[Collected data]
+-------+
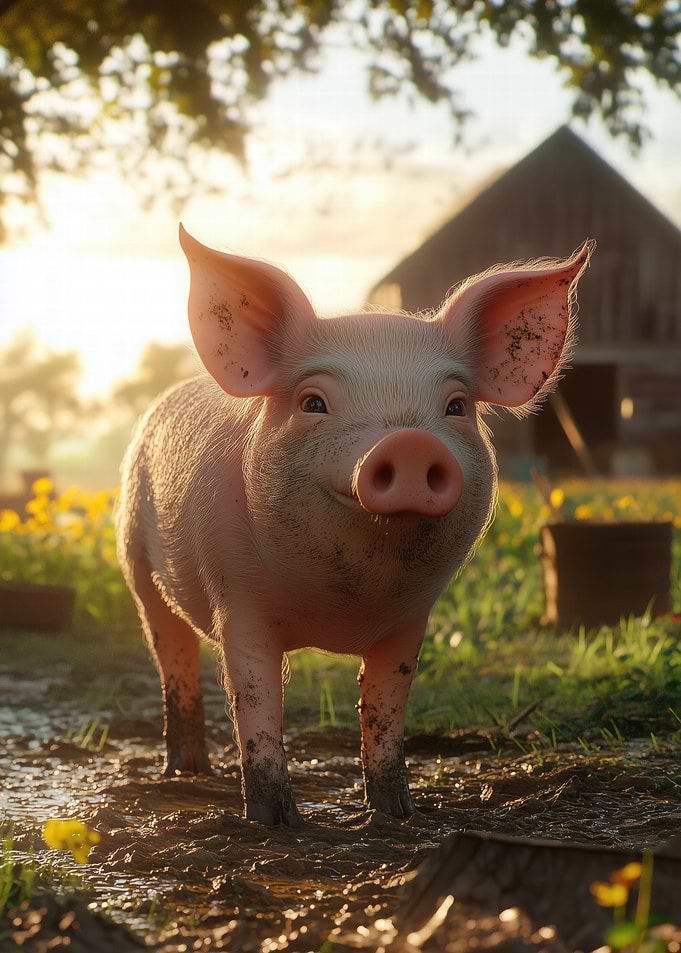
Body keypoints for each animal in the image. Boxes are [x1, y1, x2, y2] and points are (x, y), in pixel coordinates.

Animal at [115, 225, 594, 827]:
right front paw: (276, 825)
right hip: (136, 564)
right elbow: (256, 702)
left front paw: (395, 816)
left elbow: (385, 709)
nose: (409, 442)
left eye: (456, 406)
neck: (342, 610)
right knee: (172, 658)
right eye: (313, 402)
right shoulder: (238, 603)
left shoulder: (410, 619)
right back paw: (185, 775)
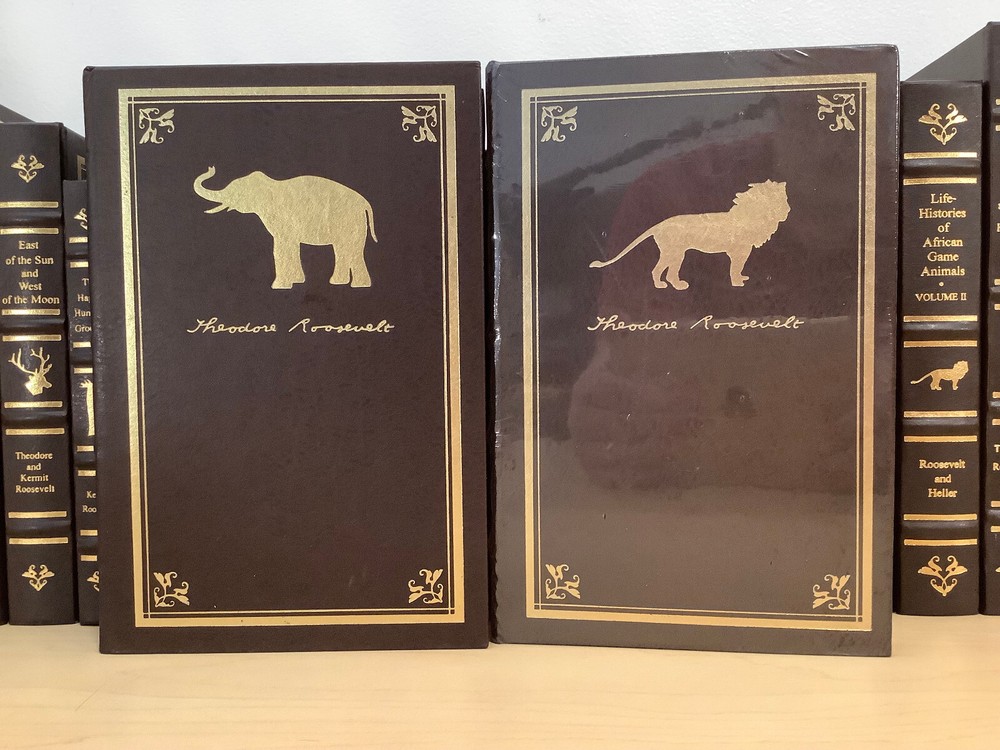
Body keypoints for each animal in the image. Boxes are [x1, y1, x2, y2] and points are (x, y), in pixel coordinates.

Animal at [193, 166, 377, 289]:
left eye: (236, 191)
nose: (211, 168)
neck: (271, 183)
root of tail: (365, 204)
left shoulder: (283, 219)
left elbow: (281, 247)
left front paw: (280, 285)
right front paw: (297, 281)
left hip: (352, 222)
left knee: (352, 251)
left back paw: (357, 285)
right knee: (343, 251)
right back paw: (339, 282)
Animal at [589, 180, 791, 290]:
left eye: (785, 199)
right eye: (778, 201)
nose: (788, 210)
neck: (753, 216)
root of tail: (659, 225)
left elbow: (739, 269)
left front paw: (741, 279)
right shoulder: (739, 251)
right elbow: (735, 268)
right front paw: (737, 283)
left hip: (674, 253)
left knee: (664, 272)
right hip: (675, 252)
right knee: (662, 271)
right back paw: (672, 286)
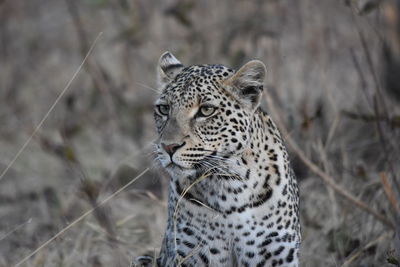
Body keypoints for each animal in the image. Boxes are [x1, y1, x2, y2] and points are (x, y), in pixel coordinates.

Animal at [134, 52, 300, 267]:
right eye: (164, 108)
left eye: (206, 110)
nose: (168, 147)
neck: (229, 186)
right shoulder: (193, 255)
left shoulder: (276, 255)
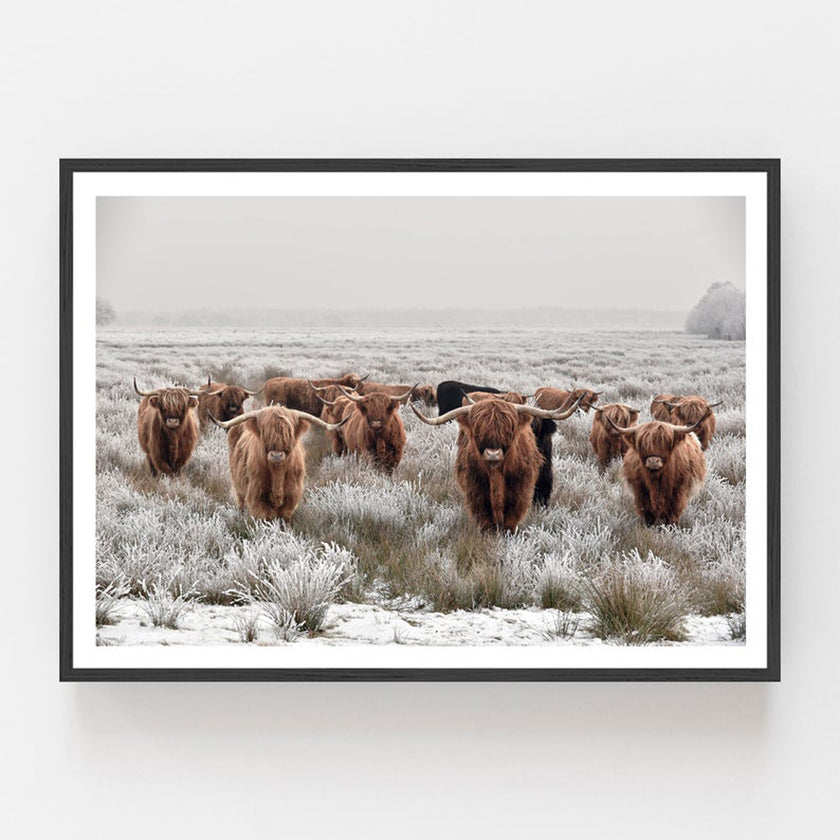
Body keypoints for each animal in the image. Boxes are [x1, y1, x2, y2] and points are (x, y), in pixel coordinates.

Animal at [210, 405, 347, 521]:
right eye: (265, 433)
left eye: (289, 433)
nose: (276, 455)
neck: (277, 473)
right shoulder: (256, 495)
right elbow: (264, 519)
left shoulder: (291, 496)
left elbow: (284, 519)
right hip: (238, 486)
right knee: (241, 503)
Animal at [410, 394, 584, 531]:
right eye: (478, 430)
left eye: (510, 429)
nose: (493, 454)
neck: (496, 474)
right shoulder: (476, 490)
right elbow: (485, 520)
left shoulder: (520, 491)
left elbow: (511, 519)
+-------+
Brief — What is needed is a word-for-word copy of the lines from the start of the data to the line with "left front paw: (395, 816)", inclusive, with no pictures in it.

Output below —
Body keypoints for each animal in the image. Boxes are [x1, y1, x2, y2] and points are (x, y), in pixel coordinates.

Animal at [115, 225, 594, 827]:
right front paw: (276, 825)
right hip: (136, 564)
right elbow: (256, 702)
left front paw: (395, 816)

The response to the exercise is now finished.